Wake jumped ahead from the start and led by 10, 16-6, with 2:41 to play in the first quarter, when the Demon Deacons shot 56.3 percent from the field to UNC’s 40 percent. The Tar Heels trailed by six going into the second period but quickly closed the margin to two after back-to-back buckets by freshman Nia Daniel, the second with 7:52 to play until halftime.
Daniel came off the bench to equal her season-high with eight points on a season-high 22 minutes of play. A total of seven players saw action for UNC, with freshman Kennady Tucker also coming off the bench.
The Tar Heels trailed by four at the break, although they went into the locker room thinking it was three. A shot by Muhammad had been called a three-pointer but was reviewed and ruled a two to make it 31-27 at halftime.
In fact, neither team hit one from long-range until the closing minutes of regulation and were a combined 0-for-14 up to that point. With 1:17 to play, Muhammad hit the first one of the game to put UNC up by three, 62-59. After Wake answered to make it a one-point game, Muhammad scored on a layup to again put the Tar Heels up three with 22 seconds to play.
“I just took what the defense gave me,” Muhammad said. “I think we did a good job playing together – we adapted.”
The Tar Heels still held a three-point lead, 68-65, in the closing seconds before Wake’s Gina Conti hit her team’s first three-pointer of the afternoon with 3.1 seconds on the clock to tie it at 68-68 and ultimately send the game into overtime.
The OT was UNC’s second of the season, following at win at Georgia Tech a month ago. This extra period didn’t go as well, as WFU made four of its six shots to outscore UNC 14-11 and capture the win. Carolina had 14 field goal attempts in the five-minute period, including four on one possession, but made five of them, 35.7 percent. UNC was 0-for-1 from the foul line while Wake was 5-for-9.

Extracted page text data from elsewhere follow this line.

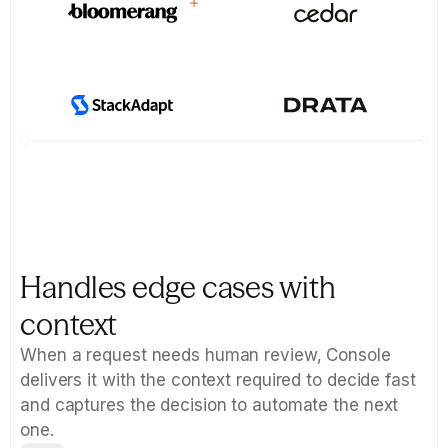
Handles edge cases with 
context
When a request needs human review, Console 
delivers it with the context required to decide fast  
and captures the decision to automate the next 
one.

“It was a possession game throughout,” Banghart said. “Players make plays, and they made more than we did.”
Koenen missed her first 11 shots of the day, but hit her first on a rebound of her own miss midway through the second quarter and was 3-for-8 after that. She went 11-for-14 from the foul line for career highs in both makes and attempts. Both figures are team highs this year.
The Tar Heels got off 80 shots, second highest of the year and their highest in ACC play. The team’s three-point percentage (2-14, .143) was the second-lowest of the season.